De façon a priori plus étonnante en revanche, la CAA semble ici aller plus loin en jugeant qu’il s’ensuit que, malgré les enseignements de la jurisprudence Sté Quality Invest, du fait de l’application de la retenue à la source induite par le statut d’établissement payeur de la société de personnes le non-résident n’est pas passible de l’impôt sur les sociétés. Pourtant, dans ses conclusions sur l’affaire Sté Profin, la rapporteure publique Céline Guibé avait estimé que le mécanisme à l’œuvre ne lui semblait pas « ébranler frontalement les fondements de la jurisprudence Quality Invest pour ces catégories de revenus » (6), dans la mesure notamment où elle « (…) ne se prononce pas sur les modalités de recouvrement de l’impôt dû à raison des bénéfices de la société de personnes entre les mains de ses associés non-résidents » et où « dans les faits, la retenue à la source s’analyse, avant tout, comme une modalité de recouvrement spécifique de l’impôt dont ces associés sont redevables ». De quoi se demander si contrairement à la jurisprudence Sté Profin éclairée par les conclusions de sa rapporteure publique, la décision Squish Holdings ne s’écarte pas des fondements de la jurisprudence Sté Quality Invest.

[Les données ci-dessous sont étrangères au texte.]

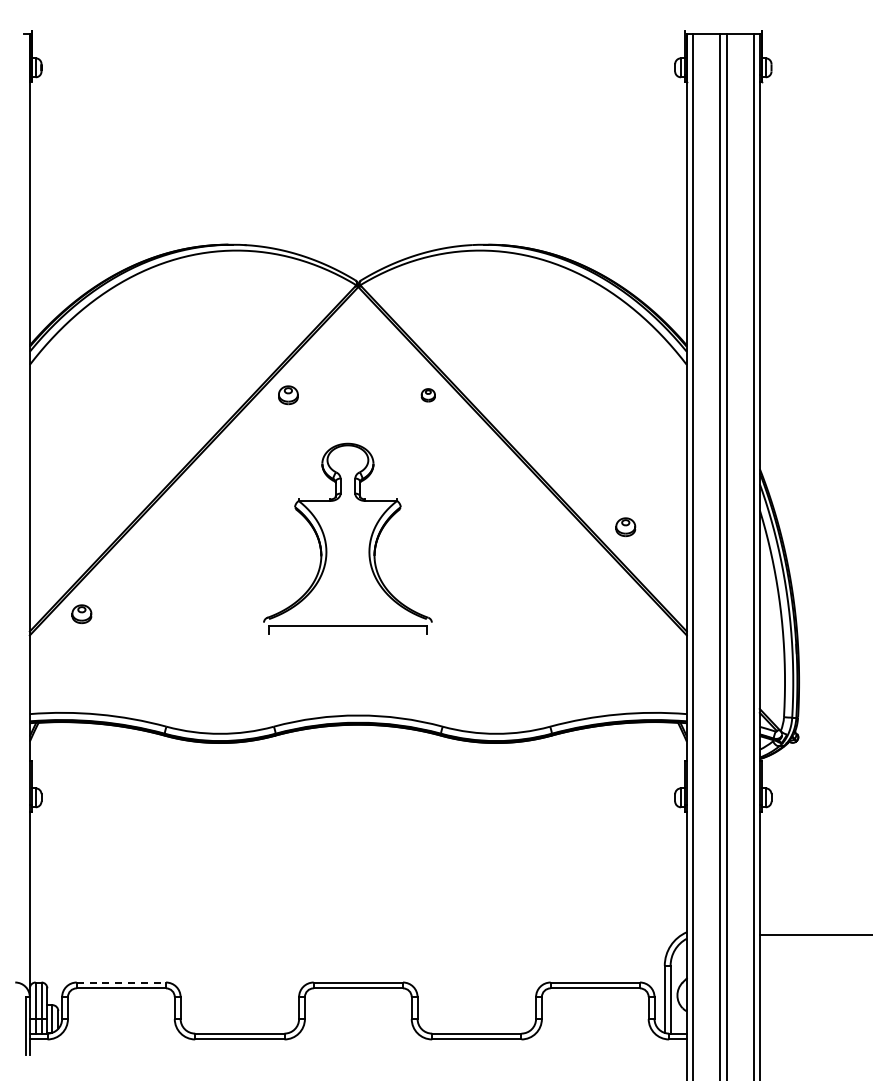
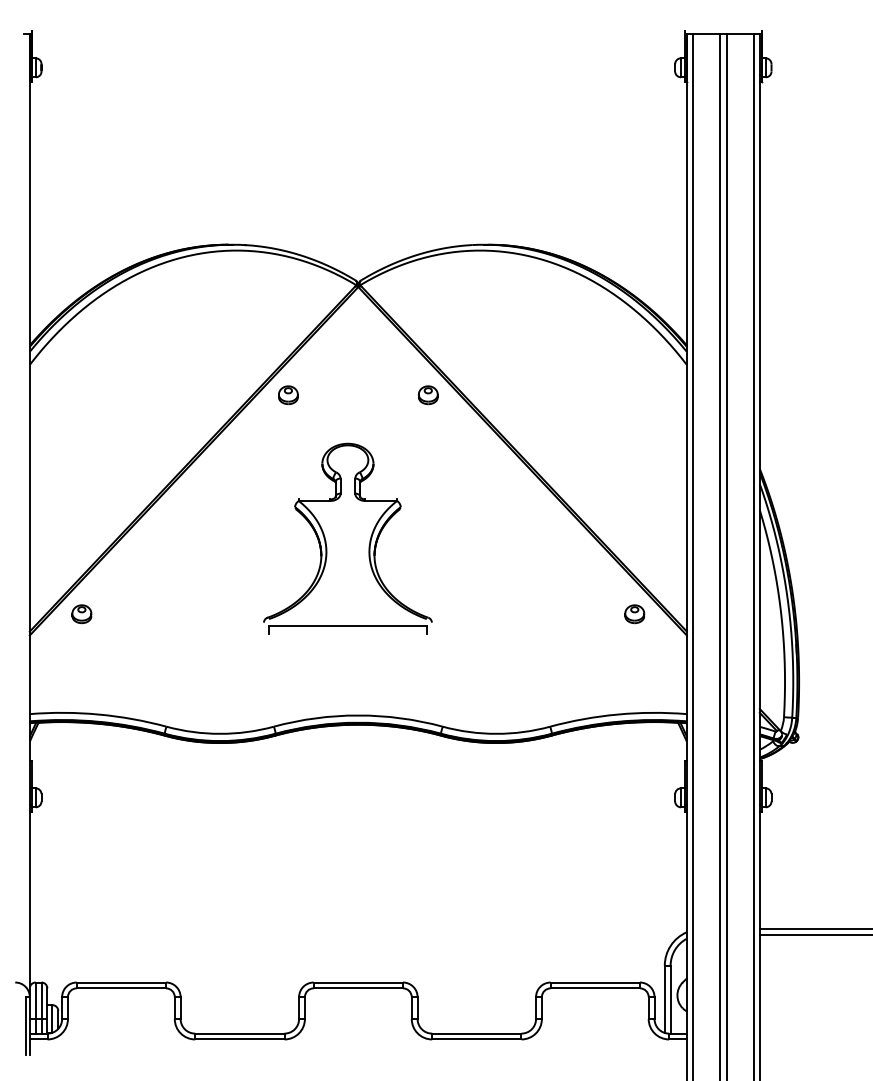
part at (427, 395) size: 16x15 px -> 21x21 px
part at (625, 527) position: (625, 527) -> (634, 614)
line at (814, 929): none -> present
line at (121, 982): dashed -> solid
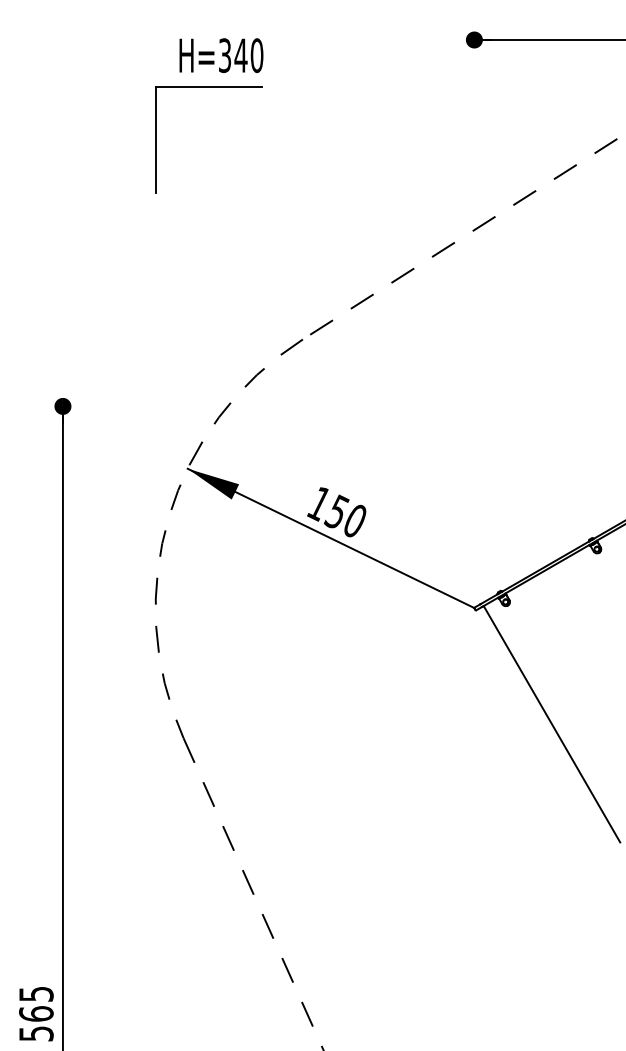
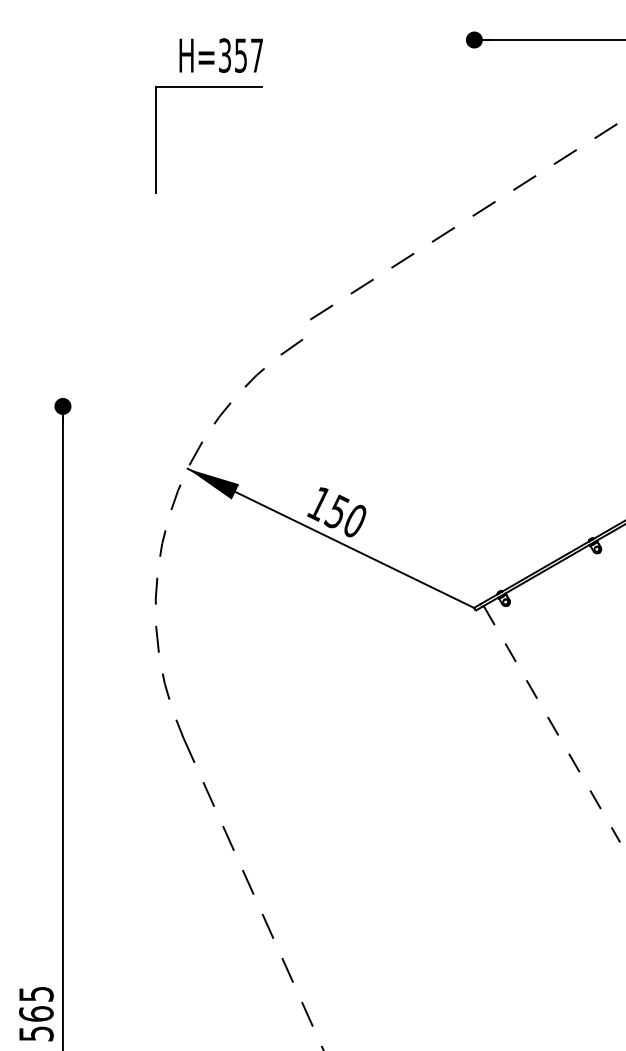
text at (248, 55): H=340 -> H=357
line at (455, 243) position: (455, 243) -> (455, 228)
line at (552, 725): solid -> dashed
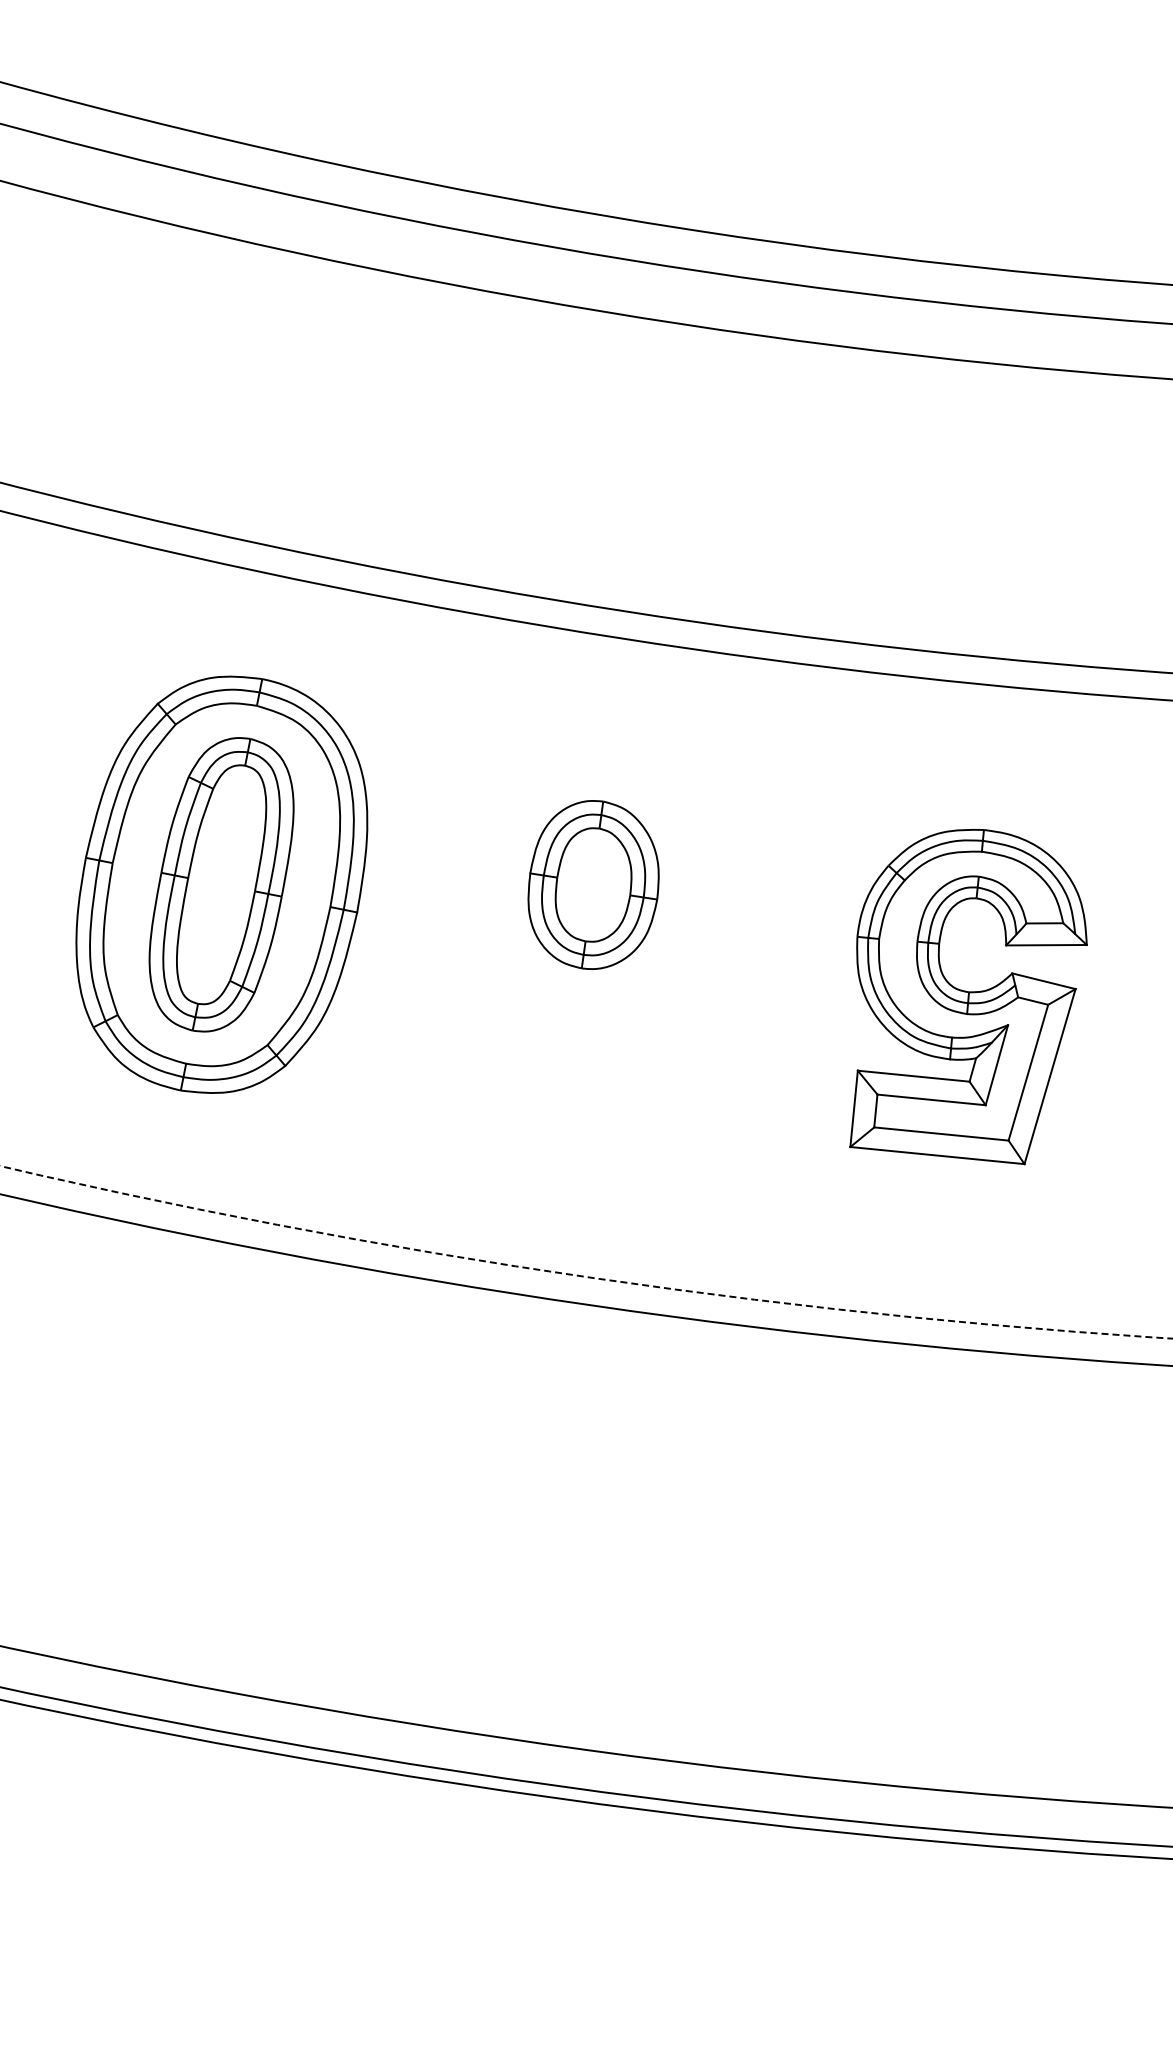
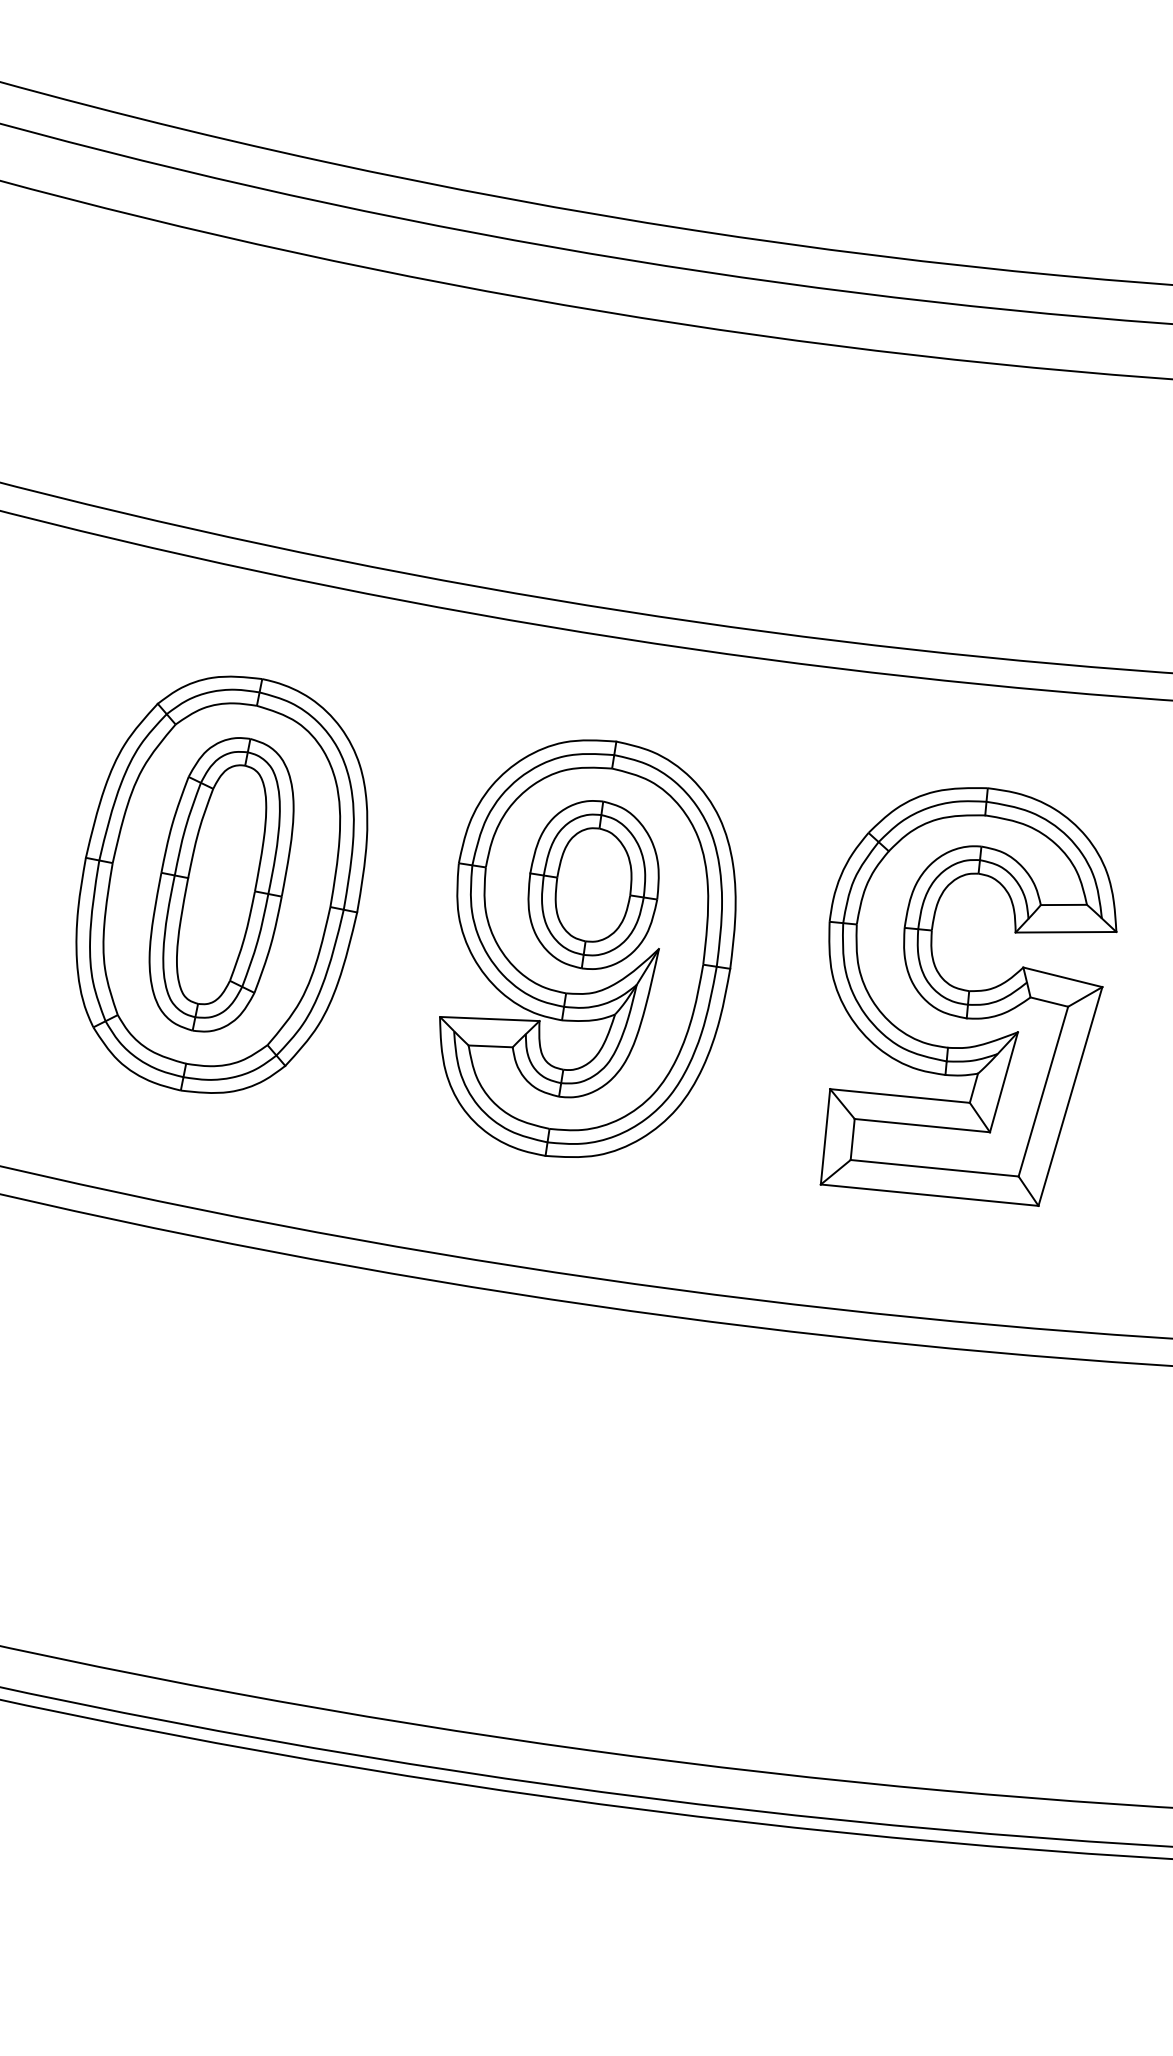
part at (587, 948): none -> present
part at (968, 996) size: 239x338 px -> 299x420 px
arc at (584, 1276): dashed -> solid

Quelle portée pourrait-elle avoir par ailleurs sur le taux à appliquer dans pareille situation ? S’il devait être acté, comme semble le sous-entendre la décision de la CAA, que l’associée personne morale non-résidente d’une société de personnes n’est redevable en France que de la retenue à la source de l’article 119 bis, 2 du CGI et non, per se, de l’impôt sur les sociétés du fait du statut d’établissement payeur de la société de personnes, pourrait-on chercher à avancer qu’elle devrait l’être sous réserve des stipulations de la convention fiscale signée entre la France et le pays dans lequel elle est établie ? La thèse voulant que le régime de la transparence se substitue purement et simplement à celui de la translucidité lorsqu’une société de personnes est tenue d’endosser son rôle d’établissement payeur, désormais défendue par Bruno Gouthière (7), n’était pas partagée par la rapporteure publique Céline Guibé (8). Dans ses conclusions sur l’affaire Sté Quality Invest, le rapporteur public Laurent Olléon avait quant à lui méticuleusement pris le soin d’étudier les thèses doctrinales alors en présence, avant de renoncer à l’idée de proposer au Conseil d’Etat d’adopter en matière de sociétés de personnes un mécanisme de pure transparence fiscale à rebours de la jurisprudence Sté Kingroup INC (9). Et alors même que la question du taux conventionnel réduit appliqué dans les faits par la société SEESO n’était pas non plus en litige devant la CAA, la rapporteure publique Elodie Jurin n’a pourtant pas manqué de rappeler la position de Céline Guibé dans ses propres conclusions, et a estimé qu’au cas d’espèce c’est bien le taux de droit commun qui aurait dû s’appliquer. Reste que, comme précédemment relevé, il est selon nous possible de se demander si la décision ne se démarque pas des fondements de la jurisprudence Sté Quality Invest. La décision, qui est définitive (10), a-t-elle ouvert une brèche ? 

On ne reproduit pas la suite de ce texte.